* Recorded information *
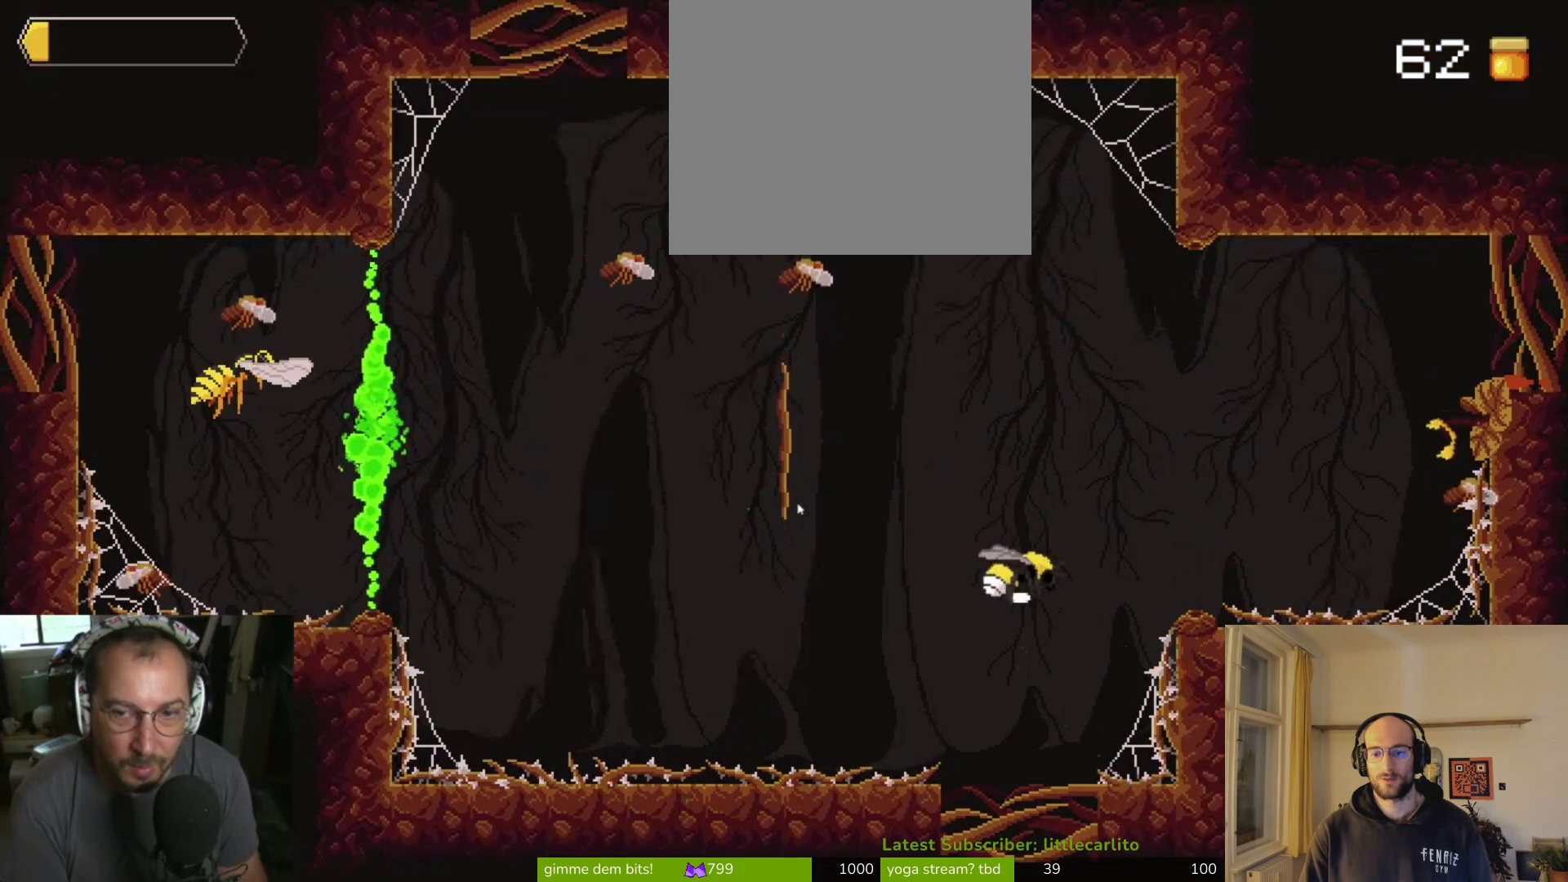
{"buttons": ["CROSS"], "left_stick": "center", "right_stick": "center", "events": []}
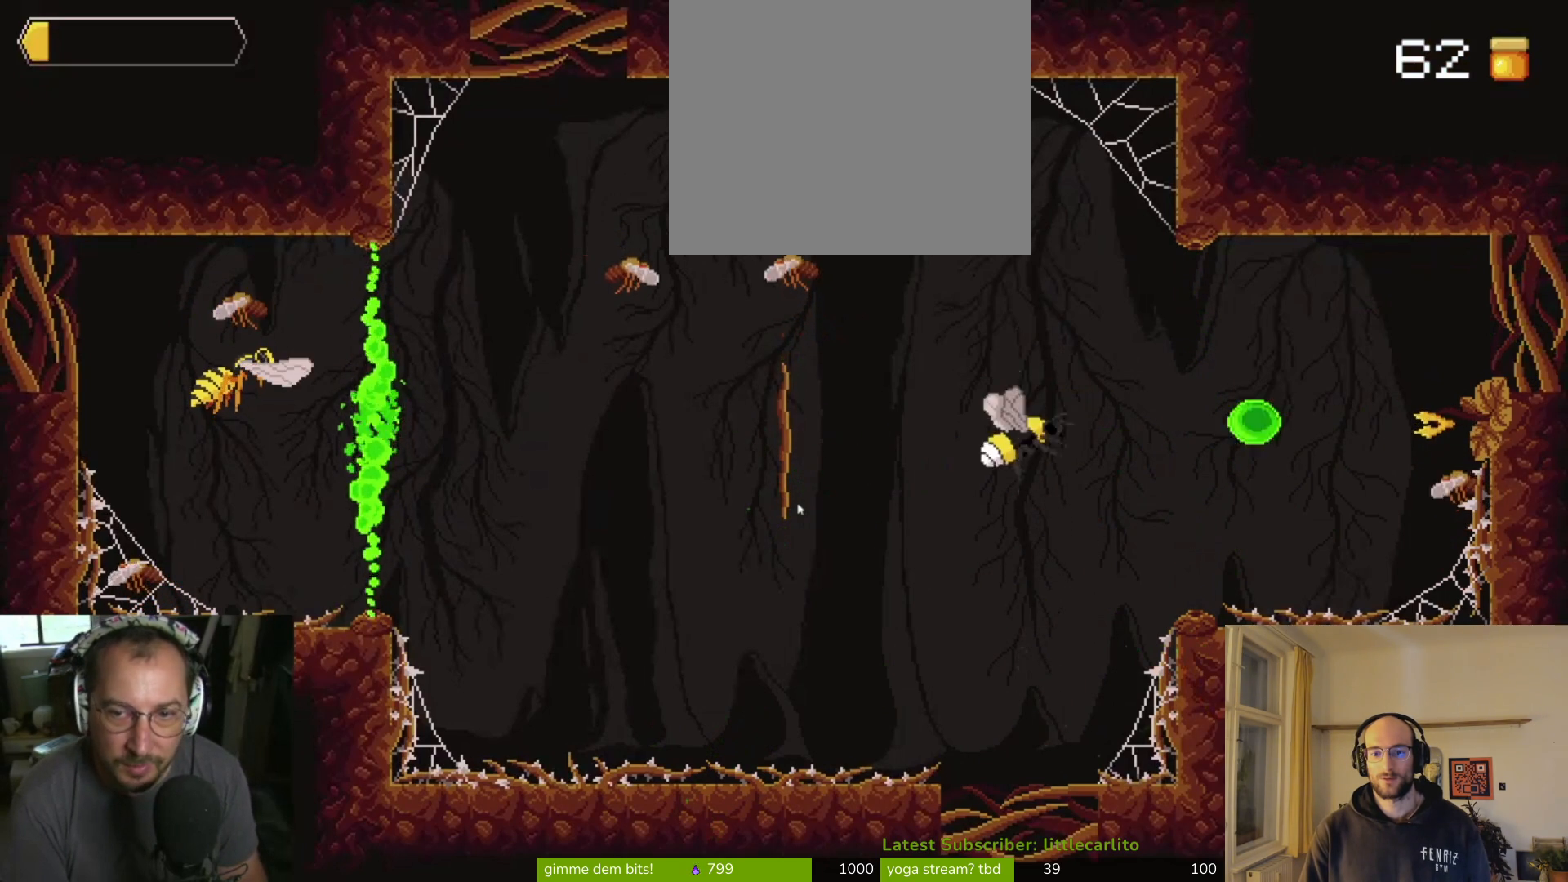
{"buttons": [], "left_stick": "center", "right_stick": "center", "events": [[67, "CIRCLE", "down"], [300, "CIRCLE", "up"], [300, "CROSS", "up"]]}
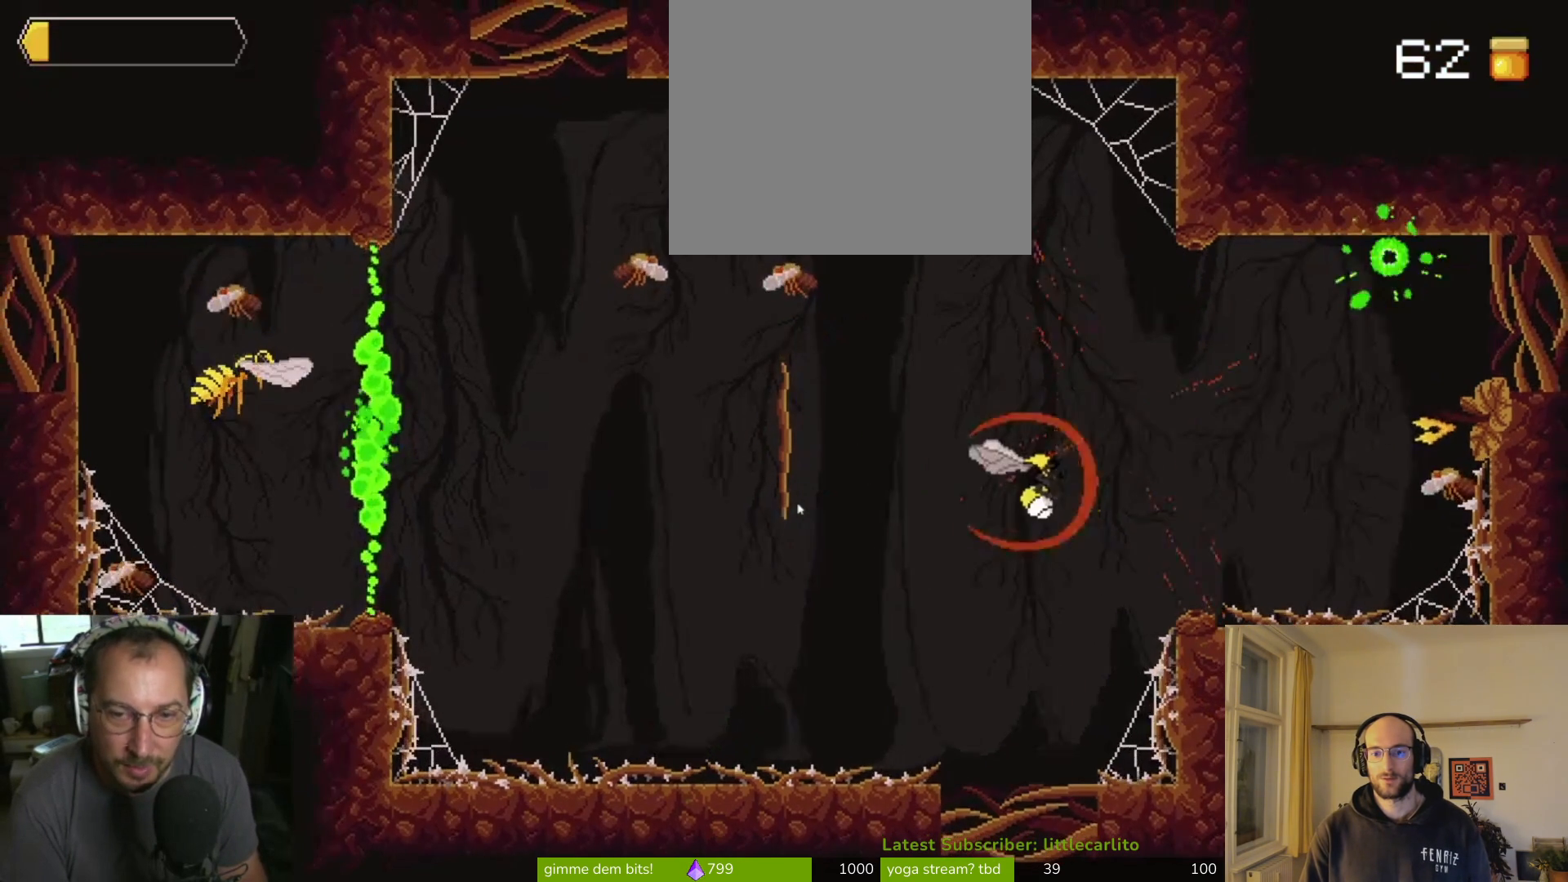
{"buttons": [], "left_stick": "left", "right_stick": "center", "events": [[467, "left_stick", "left"]]}
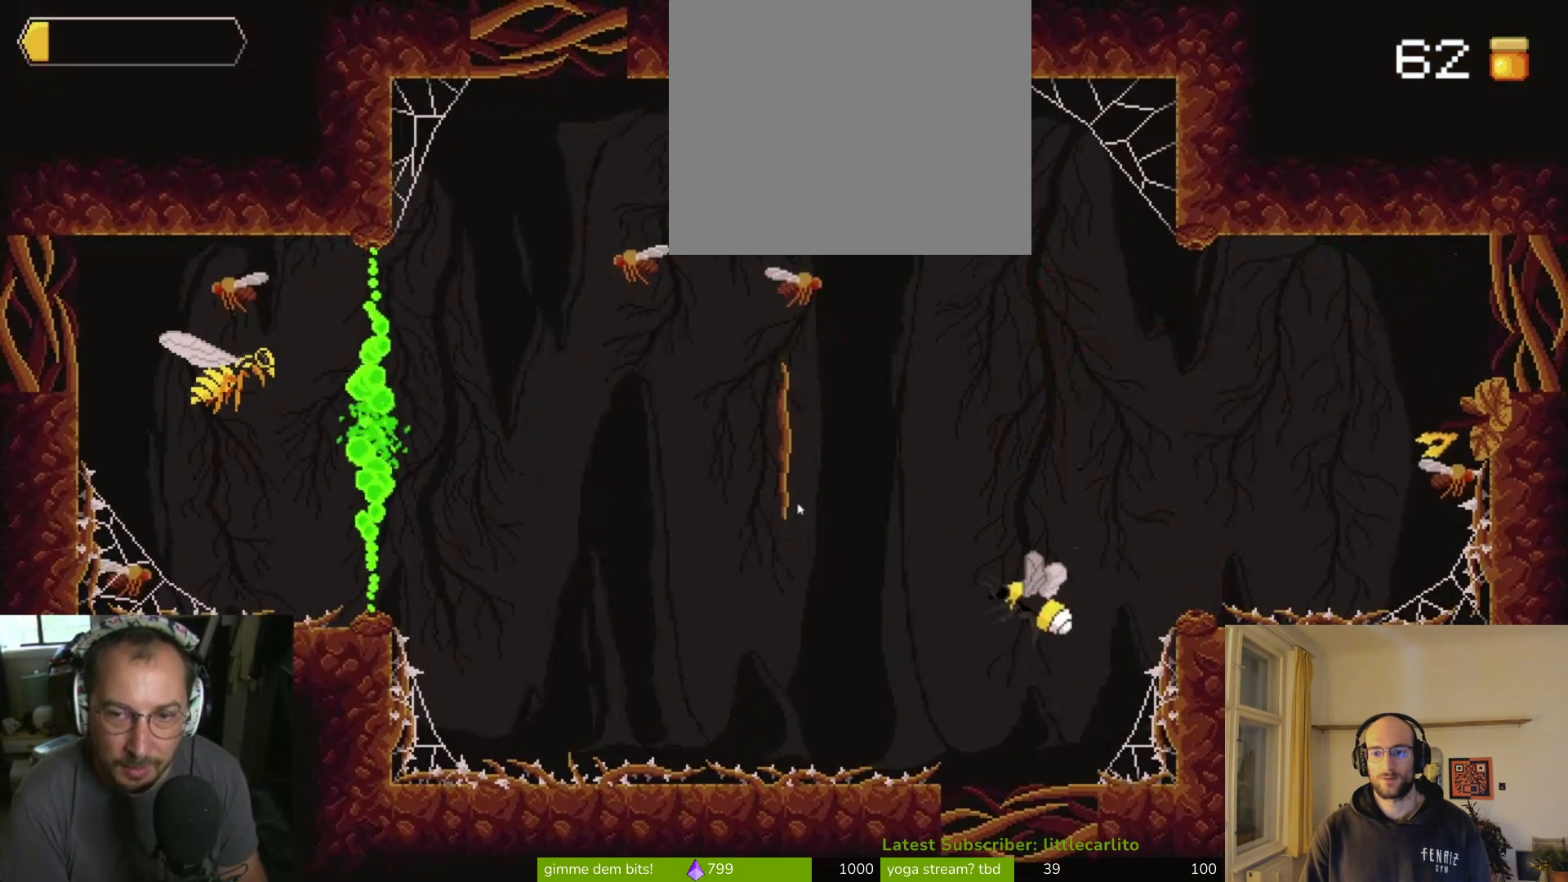
{"buttons": [], "left_stick": "center", "right_stick": "center", "events": [[67, "left_stick", "center"]]}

* What you have to do *
Copy out every line of the data exactly, leaving the images behind.

* Task output *
{"buttons": ["CROSS"], "left_stick": "center", "right_stick": "center", "events": []}
{"buttons": [], "left_stick": "center", "right_stick": "center", "events": [[67, "CIRCLE", "down"], [300, "CIRCLE", "up"], [300, "CROSS", "up"]]}
{"buttons": [], "left_stick": "left", "right_stick": "center", "events": [[467, "left_stick", "left"]]}
{"buttons": [], "left_stick": "center", "right_stick": "center", "events": [[67, "left_stick", "center"]]}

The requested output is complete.